Work task: Retype every one of the entries below line by line, without altering a single character.

The records:
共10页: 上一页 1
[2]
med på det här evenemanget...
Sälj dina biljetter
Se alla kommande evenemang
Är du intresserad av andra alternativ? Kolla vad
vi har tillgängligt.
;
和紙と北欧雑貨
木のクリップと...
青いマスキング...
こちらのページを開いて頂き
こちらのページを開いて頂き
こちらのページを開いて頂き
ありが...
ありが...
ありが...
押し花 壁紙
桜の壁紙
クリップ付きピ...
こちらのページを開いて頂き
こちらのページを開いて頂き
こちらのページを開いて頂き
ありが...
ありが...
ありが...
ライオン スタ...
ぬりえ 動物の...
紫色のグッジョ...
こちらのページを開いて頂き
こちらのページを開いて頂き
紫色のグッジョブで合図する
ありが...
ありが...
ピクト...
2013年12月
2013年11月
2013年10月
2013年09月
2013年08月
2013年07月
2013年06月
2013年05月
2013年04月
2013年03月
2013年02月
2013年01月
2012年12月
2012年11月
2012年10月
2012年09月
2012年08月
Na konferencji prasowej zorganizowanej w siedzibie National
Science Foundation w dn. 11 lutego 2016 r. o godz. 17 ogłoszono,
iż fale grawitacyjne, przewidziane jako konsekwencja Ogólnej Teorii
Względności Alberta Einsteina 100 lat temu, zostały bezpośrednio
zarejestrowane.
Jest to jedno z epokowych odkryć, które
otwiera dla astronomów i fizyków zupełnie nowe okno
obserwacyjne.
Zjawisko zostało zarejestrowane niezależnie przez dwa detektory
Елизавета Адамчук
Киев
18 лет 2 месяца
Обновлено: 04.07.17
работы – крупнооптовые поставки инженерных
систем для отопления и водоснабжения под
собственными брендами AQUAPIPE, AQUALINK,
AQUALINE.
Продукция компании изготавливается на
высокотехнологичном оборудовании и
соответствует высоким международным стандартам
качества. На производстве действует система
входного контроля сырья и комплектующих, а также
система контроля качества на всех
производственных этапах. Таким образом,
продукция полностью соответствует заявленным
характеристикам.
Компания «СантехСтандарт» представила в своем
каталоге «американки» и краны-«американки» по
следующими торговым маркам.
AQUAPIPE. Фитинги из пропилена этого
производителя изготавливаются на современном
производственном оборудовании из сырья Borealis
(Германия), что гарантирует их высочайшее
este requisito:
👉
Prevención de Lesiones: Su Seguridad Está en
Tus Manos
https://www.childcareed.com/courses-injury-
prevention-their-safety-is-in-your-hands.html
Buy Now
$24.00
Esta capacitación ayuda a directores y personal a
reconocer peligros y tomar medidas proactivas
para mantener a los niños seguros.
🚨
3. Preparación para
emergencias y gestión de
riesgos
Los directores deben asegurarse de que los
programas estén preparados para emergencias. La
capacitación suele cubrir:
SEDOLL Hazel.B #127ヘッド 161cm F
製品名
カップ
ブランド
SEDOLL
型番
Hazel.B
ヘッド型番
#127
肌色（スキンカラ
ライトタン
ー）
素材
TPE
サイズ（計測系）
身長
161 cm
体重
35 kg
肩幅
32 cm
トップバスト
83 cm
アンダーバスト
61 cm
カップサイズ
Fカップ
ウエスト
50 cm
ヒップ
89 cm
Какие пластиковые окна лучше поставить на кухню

Output below:
共10页: 上一页 1
[2]
med på det här evenemanget...
Sälj dina biljetter
Se alla kommande evenemang
Är du intresserad av andra alternativ? Kolla vad
vi har tillgängligt.
;
和紙と北欧雑貨
木のクリップと...
青いマスキング...
こちらのページを開いて頂き
こちらのページを開いて頂き
こちらのページを開いて頂き
ありが...
ありが...
ありが...
押し花 壁紙
桜の壁紙
クリップ付きピ...
こちらのページを開いて頂き
こちらのページを開いて頂き
こちらのページを開いて頂き
ありが...
ありが...
ありが...
ライオン スタ...
ぬりえ 動物の...
紫色のグッジョ...
こちらのページを開いて頂き
こちらのページを開いて頂き
紫色のグッジョブで合図する
ありが...
ありが...
ピクト...
2013年12月
2013年11月
2013年10月
2013年09月
2013年08月
2013年07月
2013年06月
2013年05月
2013年04月
2013年03月
2013年02月
2013年01月
2012年12月
2012年11月
2012年10月
2012年09月
2012年08月
Na konferencji prasowej zorganizowanej w siedzibie National
Science Foundation w dn. 11 lutego 2016 r. o godz. 17 ogłoszono,
iż fale grawitacyjne, przewidziane jako konsekwencja Ogólnej Teorii
Względności Alberta Einsteina 100 lat temu, zostały bezpośrednio
zarejestrowane.
Jest to jedno z epokowych odkryć, które
otwiera dla astronomów i fizyków zupełnie nowe okno
obserwacyjne.
Zjawisko zostało zarejestrowane niezależnie przez dwa detektory
Елизавета Адамчук
Киев
18 лет 2 месяца
Обновлено: 04.07.17
работы – крупнооптовые поставки инженерных
систем для отопления и водоснабжения под
собственными брендами AQUAPIPE, AQUALINK,
AQUALINE.
Продукция компании изготавливается на
высокотехнологичном оборудовании и
соответствует высоким международным стандартам
качества. На производстве действует система
входного контроля сырья и комплектующих, а также
система контроля качества на всех
производственных этапах. Таким образом,
продукция полностью соответствует заявленным
характеристикам.
Компания «СантехСтандарт» представила в своем
каталоге «американки» и краны-«американки» по
следующими торговым маркам.
AQUAPIPE. Фитинги из пропилена этого
производителя изготавливаются на современном
производственном оборудовании из сырья Borealis
(Германия), что гарантирует их высочайшее
este requisito:
👉
Prevención de Lesiones: Su Seguridad Está en
Tus Manos
https://www.childcareed.com/courses-injury-
prevention-their-safety-is-in-your-hands.html
Buy Now
$24.00
Esta capacitación ayuda a directores y personal a
reconocer peligros y tomar medidas proactivas
para mantener a los niños seguros.
🚨
3. Preparación para
emergencias y gestión de
riesgos
Los directores deben asegurarse de que los
programas estén preparados para emergencias. La
capacitación suele cubrir:
SEDOLL Hazel.B #127ヘッド 161cm F
製品名
カップ
ブランド
SEDOLL
型番
Hazel.B
ヘッド型番
#127
肌色（スキンカラ
ライトタン
ー）
素材
TPE
サイズ（計測系）
身長
161 cm
体重
35 kg
肩幅
32 cm
トップバスト
83 cm
アンダーバスト
61 cm
カップサイズ
Fカップ
ウエスト
50 cm
ヒップ
89 cm
Какие пластиковые окна лучше поставить на кухню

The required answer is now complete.